View of the Saudi port city of Jeddah in 2005. The boat that sunk in Sudanese Red Sea waters was headed to Saudi Arabia. - AFP/File Photo

KHARTOUM: Nearly 200 people drowned on Tuesday when a boat carrying illegal migrants from Sudan to Saudi Arabia caught fire after four hours at sea, Sudanese officials said.

“One hundred and ninety seven people from neighbouring countries drowned in the Red Sea, inside Sudanese territorial waters, following the burning of a boat that was illegally transporting them to Saudi Arabia,” the semi-official Sudan Media Centre said, citing officials.

“The information (published by SMC) is correct,” a police spokesman told AFP, adding that further details had not yet been received.

SMC quoted authorities in Sudan’s Red Sea state as saying only three people had been rescued, but that the search for more survivors was ongoing.

They said the people-trafficking operation was planned and implemented in the locality of Tokar, which is about 150 kilometres south of Port Sudan, near the border with Eritrea, and that four Yemenis, who allegedly owned the Cuban-flagged boat, had been arrested.

A separate attempt to smuggle 247 migrants, mostly from Somalia, Eritrea, Chad, and Nigeria, also through Sudan’s coastal region of Tokar, had been foiled, according to the same report.

With an 875 kilometre coastline and long borders with Eritrea, Ethiopia, Chad and Egypt, Sudan is a key transiting country for many African migrants attempting to reach the Arabian peninsula by boat, or overland to Israel.
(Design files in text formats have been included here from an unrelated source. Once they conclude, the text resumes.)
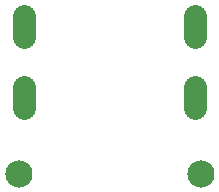
<source format=gbs>
G04 EAGLE Gerber RS-274X export*
G75*
%MOMM*%
%FSLAX34Y34*%
%LPD*%
%INBottom Solder Mask*%
%IPPOS*%
%AMOC8*
5,1,8,0,0,1.08239X$1,22.5*%
G01*
%ADD10C,2.303200*%
%ADD11C,1.981200*%


D10*
X157400Y65500D03*
X3500Y65500D03*
D11*
X152500Y121110D02*
X152500Y138890D01*
X7500Y138890D02*
X7500Y121110D01*
X152500Y181110D02*
X152500Y198890D01*
X7500Y198890D02*
X7500Y181110D01*
M02*

</source>
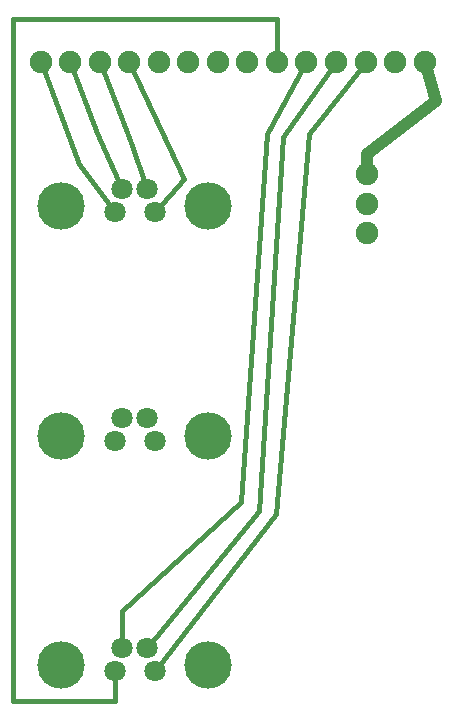
<source format=gtl>
G04 Layer: TopLayer*
G04 EasyEDA v6.5.42, 2024-04-22 14:16:48*
G04 7752da08fb664a89a939598d6395460c,c115876feeed43bc8c79c948ea027e3a,10*
G04 Gerber Generator version 0.2*
G04 Scale: 100 percent, Rotated: No, Reflected: No *
G04 Dimensions in millimeters *
G04 leading zeros omitted , absolute positions ,4 integer and 5 decimal *
%FSLAX45Y45*%
%MOMM*%

%ADD10C,0.4000*%
%ADD11C,1.0000*%
%ADD12C,4.0160*%
%ADD13C,1.8000*%
%ADD14C,1.9000*%

%LPD*%
D10*
X960374Y-6412737D02*
G01*
X960374Y-6667500D01*
X101600Y-6667500D01*
X101600Y-889000D01*
X2335022Y-889000D01*
X2335022Y-1250950D01*
X1022858Y-6217665D02*
G01*
X1022858Y-5905500D01*
X2032000Y-4978400D01*
X2247900Y-1866900D01*
X2584958Y-1250950D01*
X1237741Y-6217665D02*
G01*
X2184400Y-5054600D01*
X2387600Y-1892300D01*
X2834893Y-1250950D01*
X1300225Y-6412737D02*
G01*
X2324100Y-5080000D01*
X2603500Y-1866900D01*
X3085084Y-1250950D01*
D11*
X3100070Y-2204973D02*
G01*
X3098800Y-2032000D01*
X3683000Y-1587500D01*
X3584956Y-1250950D01*
D10*
X834897Y-1250950D02*
G01*
X1092200Y-1917700D01*
X1237741Y-2324607D01*
X584962Y-1250950D02*
G01*
X812800Y-1854200D01*
X1022858Y-2324607D01*
X335026Y-1250950D02*
G01*
X660400Y-2120900D01*
X960374Y-2519679D01*
X1085088Y-1250950D02*
G01*
X1549400Y-2247900D01*
X1300225Y-2519679D01*
D12*
G01*
X1755292Y-6362700D03*
G01*
X505307Y-6362700D03*
D13*
G01*
X960297Y-6412712D03*
G01*
X1300302Y-6412712D03*
G01*
X1022807Y-6217691D03*
G01*
X1237792Y-6217691D03*
D12*
G01*
X1755292Y-2469718D03*
G01*
X505307Y-2469718D03*
D13*
G01*
X960297Y-2519730D03*
G01*
X1300302Y-2519730D03*
G01*
X1022807Y-2324709D03*
G01*
X1237792Y-2324709D03*
D12*
G01*
X1755292Y-4416221D03*
G01*
X505307Y-4416221D03*
D13*
G01*
X960297Y-4466234D03*
G01*
X1300302Y-4466234D03*
G01*
X1022807Y-4271213D03*
G01*
X1237792Y-4271213D03*
D14*
G01*
X3585006Y-1251000D03*
G01*
X3334994Y-1251000D03*
G01*
X2585008Y-1251000D03*
G01*
X2334996Y-1251000D03*
G01*
X2085009Y-1251000D03*
G01*
X1834997Y-1251000D03*
G01*
X1585010Y-1251000D03*
G01*
X1334998Y-1251000D03*
G01*
X1085011Y-1251000D03*
G01*
X834999Y-1251000D03*
G01*
X585012Y-1251000D03*
G01*
X335000Y-1251000D03*
G01*
X3099993Y-2704998D03*
G01*
X3099993Y-2454986D03*
G01*
X3099993Y-2204999D03*
G01*
X3085007Y-1251000D03*
G01*
X2834995Y-1251000D03*
M02*

</source>
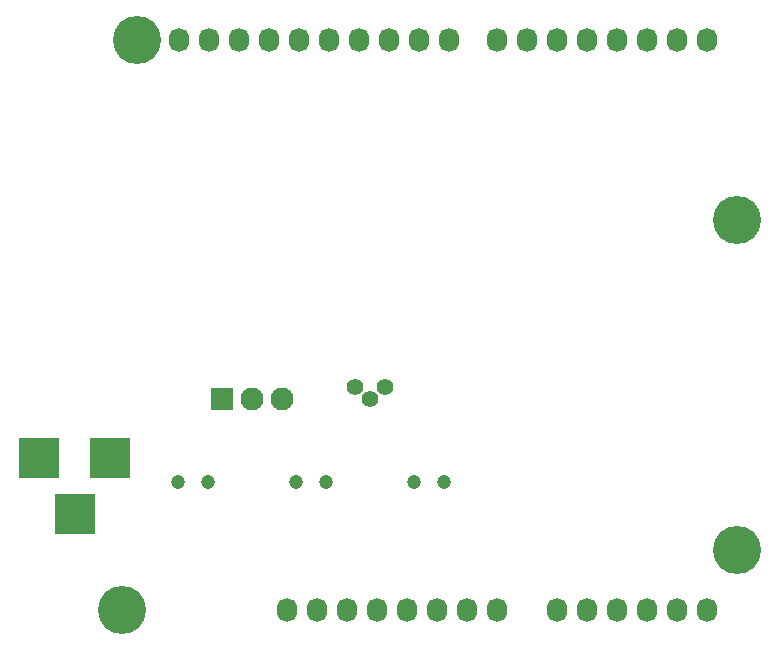
<source format=gbr>
%TF.GenerationSoftware,KiCad,Pcbnew,6.0.0-d3dd2cf0fa~116~ubuntu21.10.1*%
%TF.CreationDate,2022-01-02T16:32:23-05:00*%
%TF.ProjectId,ardustack-power,61726475-7374-4616-936b-2d706f776572,rev?*%
%TF.SameCoordinates,Original*%
%TF.FileFunction,Soldermask,Bot*%
%TF.FilePolarity,Negative*%
%FSLAX46Y46*%
G04 Gerber Fmt 4.6, Leading zero omitted, Abs format (unit mm)*
G04 Created by KiCad (PCBNEW 6.0.0-d3dd2cf0fa~116~ubuntu21.10.1) date 2022-01-02 16:32:23*
%MOMM*%
%LPD*%
G01*
G04 APERTURE LIST*
%ADD10O,1.727200X2.032000*%
%ADD11C,4.064000*%
%ADD12C,1.200000*%
%ADD13R,3.500000X3.500000*%
%ADD14R,1.935000X1.935000*%
%ADD15C,1.935000*%
%ADD16C,1.400000*%
G04 APERTURE END LIST*
D10*
%TO.C,P1*%
X138938000Y-123825000D03*
X141478000Y-123825000D03*
X144018000Y-123825000D03*
X146558000Y-123825000D03*
X149098000Y-123825000D03*
X151638000Y-123825000D03*
X154178000Y-123825000D03*
X156718000Y-123825000D03*
%TD*%
%TO.C,P2*%
X161798000Y-123825000D03*
X164338000Y-123825000D03*
X166878000Y-123825000D03*
X169418000Y-123825000D03*
X171958000Y-123825000D03*
X174498000Y-123825000D03*
%TD*%
%TO.C,P3*%
X129794000Y-75565000D03*
X132334000Y-75565000D03*
X134874000Y-75565000D03*
X137414000Y-75565000D03*
X139954000Y-75565000D03*
X142494000Y-75565000D03*
X145034000Y-75565000D03*
X147574000Y-75565000D03*
X150114000Y-75565000D03*
X152654000Y-75565000D03*
%TD*%
%TO.C,P4*%
X156718000Y-75565000D03*
X159258000Y-75565000D03*
X161798000Y-75565000D03*
X164338000Y-75565000D03*
X166878000Y-75565000D03*
X169418000Y-75565000D03*
X171958000Y-75565000D03*
X174498000Y-75565000D03*
%TD*%
D11*
%TO.C,P5*%
X124968000Y-123825000D03*
%TD*%
%TO.C,P6*%
X177038000Y-118745000D03*
%TD*%
%TO.C,P7*%
X126238000Y-75565000D03*
%TD*%
%TO.C,P8*%
X177038000Y-90805000D03*
%TD*%
D12*
%TO.C,C2*%
X139750000Y-113000000D03*
X142250000Y-113000000D03*
%TD*%
D13*
%TO.C,J1*%
X124000000Y-111000000D03*
X118000000Y-111000000D03*
X121000000Y-115700000D03*
%TD*%
D14*
%TO.C,IC1*%
X133460000Y-106000000D03*
D15*
X136000000Y-106000000D03*
X138540000Y-106000000D03*
%TD*%
D16*
%TO.C,IC2*%
X147270000Y-105000000D03*
X146000000Y-106000000D03*
X144730000Y-105000000D03*
%TD*%
D12*
%TO.C,C1*%
X129750000Y-113000000D03*
X132250000Y-113000000D03*
%TD*%
%TO.C,C3*%
X149750000Y-113000000D03*
X152250000Y-113000000D03*
%TD*%
M02*

</source>
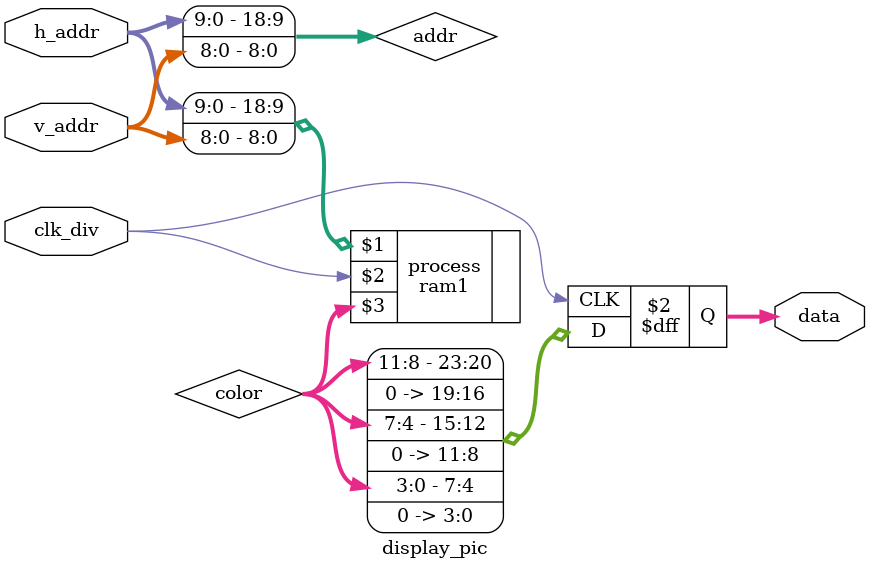
<source format=v>
module display_pic(
	input clk_div,
	input [9:0] h_addr,
	input [9:0] v_addr,
	output reg [23:0] data
 );
 
 wire [11:0] color;
 wire [18:0] addr;
 
 assign addr={h_addr,v_addr[8:0]};
 
 ram1 process(addr,clk_div,color);
 
 always@(posedge clk_div)
 begin
		data[23:20]=color[11:8];
		data[19:16]=4'b0000;
		data[15:12]=color[7:4];
		data[11:8]=4'b0000;
		data[7:4]=color[3:0];
		data[3:0]=4'b0000;
 end
 
 endmodule
 
</source>
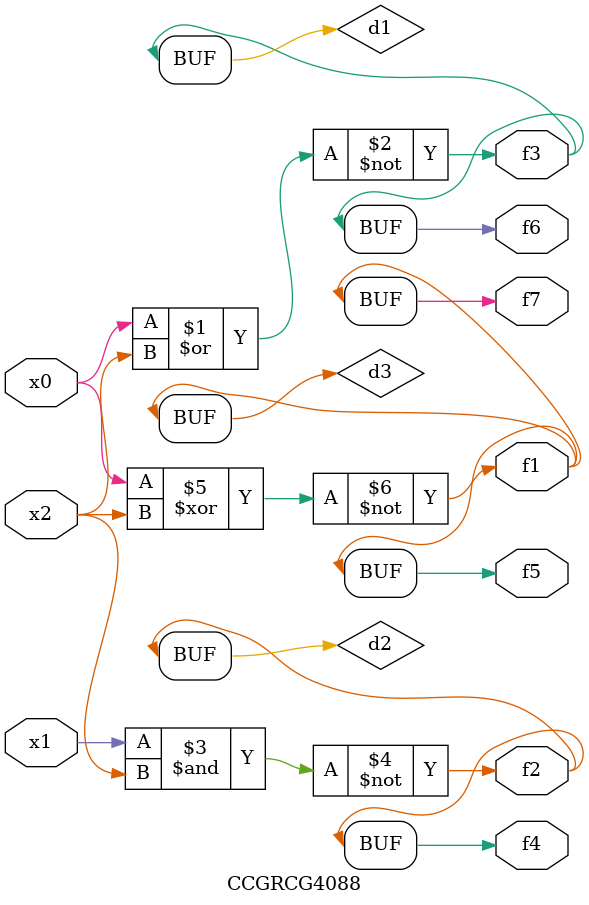
<source format=v>
module CCGRCG4088(
	input x0, x1, x2,
	output f1, f2, f3, f4, f5, f6, f7
);

	wire d1, d2, d3;

	nor (d1, x0, x2);
	nand (d2, x1, x2);
	xnor (d3, x0, x2);
	assign f1 = d3;
	assign f2 = d2;
	assign f3 = d1;
	assign f4 = d2;
	assign f5 = d3;
	assign f6 = d1;
	assign f7 = d3;
endmodule

</source>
The UN refugee agency (UNHCR) estimates there are more than 100,000 Eritrean refugees in northern Sudan, most of them living in camps along the country’s border with its eastern neighbour.

The violence in Somalia, meanwhile, compounded by severe drought, has forced more than 135,000 Somalis to flee so far this year, including 54,000 people in June alone, according to the UNHCR.

The UN humanitarian office said last week that 10 million people in the Horn of Africa have been hit by the worst drought in 60 years, with some areas on the verge of famine and thousands on the march in search of food and water.